Out Tomorrow: A Mysterious Country
Edited by John Buffalo Mailer and J. Michael Lennon, A Mysterious Country collects Mailer’s commentary on the grace and fragility of democracy, 80 excerpts, 1945-2007, from his books, essays, interviews and letters, many of them uncollected or unpublished. The book is out tomorrow in hardback from Arcade Books; order from Amazon.
Please pass on to anyone worried about the parlous state of our democracy. From the introduction:
Mailer’s early novels are reamed with fears of nascent fascism. In The Naked and the Dead, the crypto-fascist Gen. Cummings tells his Lt. Hearn, his aide, that the principles of fascism are “far sounder than communism if you consider it, for it is grounded in men’s actual natures.” In his next novel, Barbary Shore (1951), Cumming’s predictions of the rightward turn in postwar America are dramatized in the conflict between an FBI agent, Hollingsworth, and McCleod, a former high official of the Communist Party who played a role in the murder of Stalin’s rival Leon Trotsky, but left the party in disgust with Stalin’s brutality. The Red Scare and the blacklist of leftist writers and artists, stoked by the demagoguery of another American reactionary, Senator Joseph McCarthy, is the backdrop to Mailer’s 1955 Hollywood novel, The Deer Park. Mailer’s portrait of Herman Teppis, the right-wing studio head, and the insidious corruptions of Hollywood Babylon, are based on his 18 months spent working as a scriptwriter, along with [Jean] Malaquais, at Warner Brothers.
From the mid-fifties on, Mailer described himself as a “libertarian socialist,” a phrase that captures his desire to join the emerging polarities of his thinking, to build a radical bridge between the Left and the Right, create an alliance that would stand as a bulwark against reactionary nativism. The encroachments of totalitarianism knew no boundaries; the effort to keep democracy alive had to take place in every venue of American life. Consequently, as he stated in a 1955 interview, “politics as politics interests me less today, than politics as part of everything else in life.” On the one hand, he was a proponent of sexual freedom, minority and worker civil rights, and an end to literary censorship, and on the other, he was opposed to corporate greed, environmental destruction, jingoistic patriotism, and the growing and powerful seductions of advertising, all of which he saw as the hydra-heads of totalitarianism.

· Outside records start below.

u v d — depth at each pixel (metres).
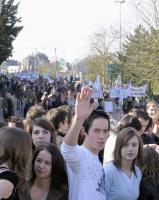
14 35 51.12
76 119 4.52
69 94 24.73
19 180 4.00
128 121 6.68
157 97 34.34
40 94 33.88
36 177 4.88
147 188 5.43
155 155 5.55
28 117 7.03
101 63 61.94
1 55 50.34
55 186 4.86
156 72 28.36
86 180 4.72
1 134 4.11
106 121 4.88
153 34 28.31
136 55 29.25
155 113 8.74
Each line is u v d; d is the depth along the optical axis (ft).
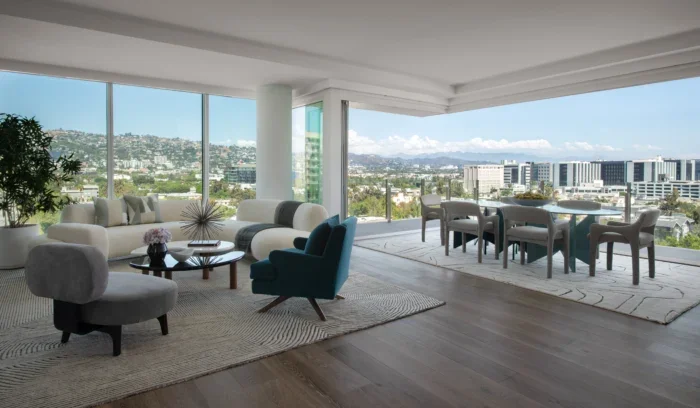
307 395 7.38
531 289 14.08
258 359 8.79
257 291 11.34
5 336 9.88
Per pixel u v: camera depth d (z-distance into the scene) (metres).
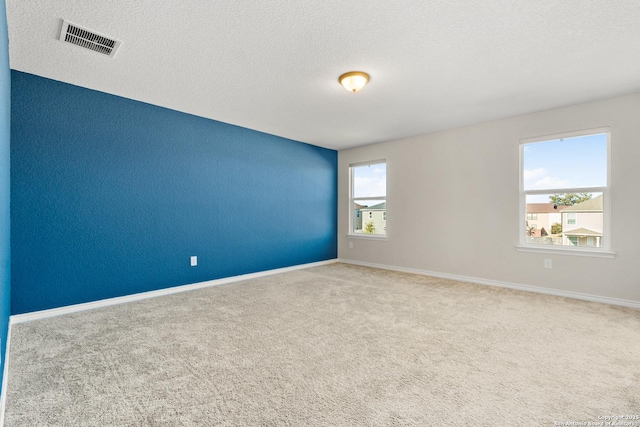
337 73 2.70
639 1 1.77
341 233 5.89
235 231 4.28
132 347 2.15
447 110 3.64
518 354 2.04
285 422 1.39
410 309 2.97
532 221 3.77
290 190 5.06
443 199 4.48
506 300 3.28
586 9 1.85
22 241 2.65
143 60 2.46
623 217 3.14
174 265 3.64
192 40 2.19
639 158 3.06
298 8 1.85
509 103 3.41
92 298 3.03
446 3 1.80
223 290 3.71
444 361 1.95
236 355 2.04
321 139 5.08
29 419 1.41
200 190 3.89
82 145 2.97
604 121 3.25
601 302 3.22
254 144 4.52
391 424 1.38
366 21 1.98
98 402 1.54
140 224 3.36
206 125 3.95
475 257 4.16
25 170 2.66
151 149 3.45
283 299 3.32
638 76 2.74
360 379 1.75
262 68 2.61
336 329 2.47
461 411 1.47
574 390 1.63
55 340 2.26
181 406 1.51
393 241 5.08
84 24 1.99
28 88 2.68
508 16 1.92
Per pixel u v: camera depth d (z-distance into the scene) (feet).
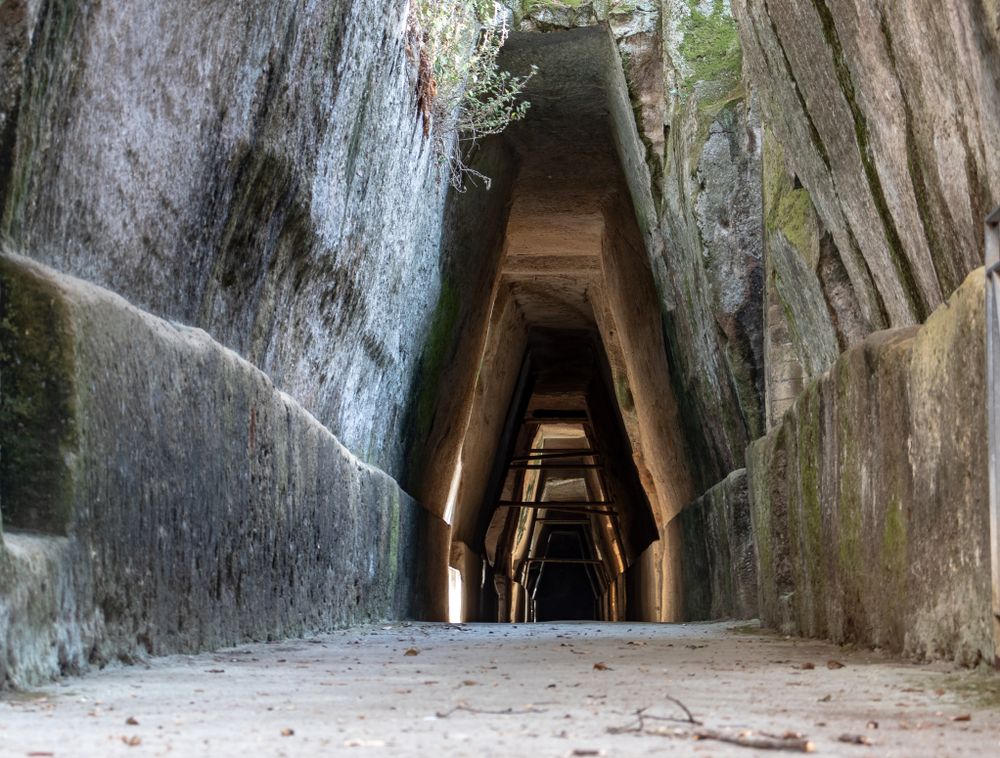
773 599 34.78
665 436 66.54
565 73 55.57
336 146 29.96
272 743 10.97
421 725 12.32
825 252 30.63
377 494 44.27
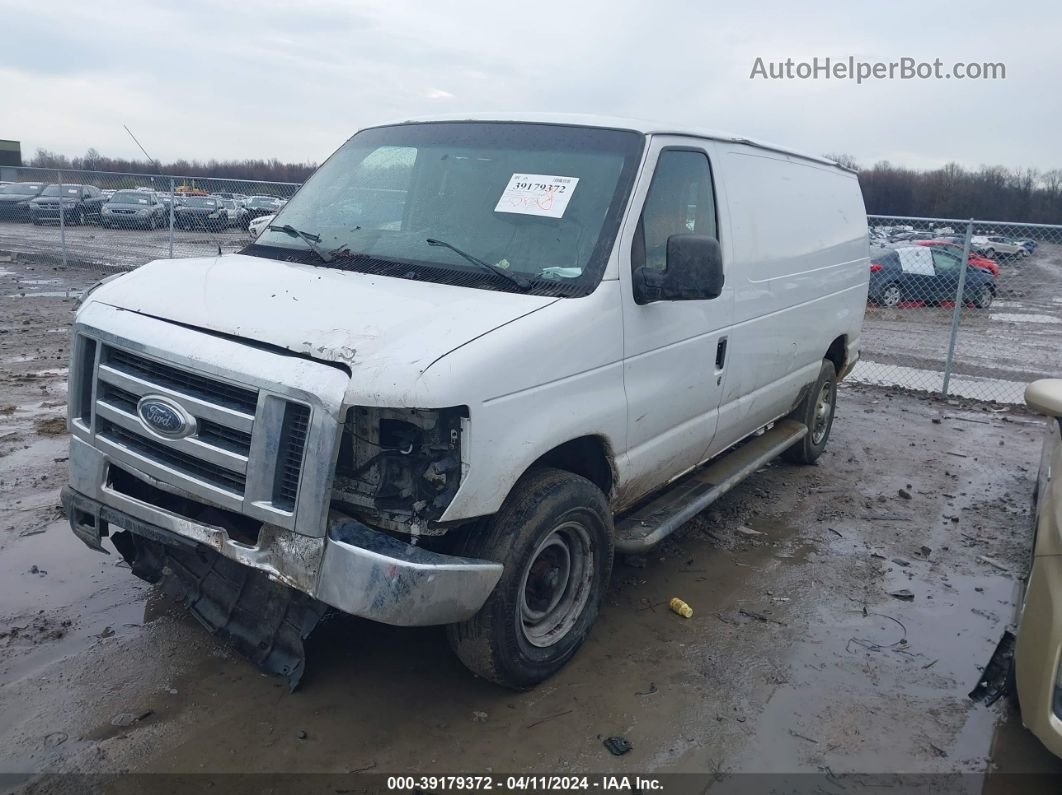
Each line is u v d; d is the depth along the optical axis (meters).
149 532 3.39
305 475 2.95
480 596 3.22
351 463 3.15
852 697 3.88
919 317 16.22
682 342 4.29
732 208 4.83
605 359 3.71
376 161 4.58
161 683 3.62
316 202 4.55
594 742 3.43
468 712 3.57
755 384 5.32
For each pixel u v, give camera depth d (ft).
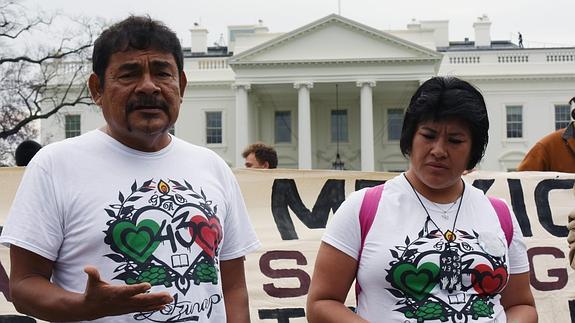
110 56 8.11
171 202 8.07
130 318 7.66
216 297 8.18
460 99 7.99
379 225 8.19
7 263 13.92
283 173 16.60
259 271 15.40
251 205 16.34
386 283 7.97
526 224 15.96
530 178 16.51
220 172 9.09
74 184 7.90
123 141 8.31
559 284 15.34
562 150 17.10
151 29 8.20
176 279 7.75
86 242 7.68
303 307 14.99
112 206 7.84
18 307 7.86
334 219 8.60
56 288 7.51
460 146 8.07
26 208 7.78
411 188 8.41
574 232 9.25
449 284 7.89
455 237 8.09
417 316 7.80
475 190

In 1960, he voted for the first time since 1948, enticed back to the political arena by the candidacy of John F. Kennedy, whose “New Frontier” platform gave promise of a rejuvenation of civic life as the dull fog of conformity during the 1950s began to recede. Kennedy, he believed, could perform the essential duties of governing while also satisfying the nation’s psychological yearnings for greatness, which he called “the dream life of the nation.” Mailer’s deepest aspiration was to create a dialectical relationship not only between the political Left and Right, but also between traditional politics and psychology—more Jungian than Freudian—linking the world of practical affairs with the world of movies, myths, and dreams. His deepest fear was that a polarized nation would devolve into a failed nation.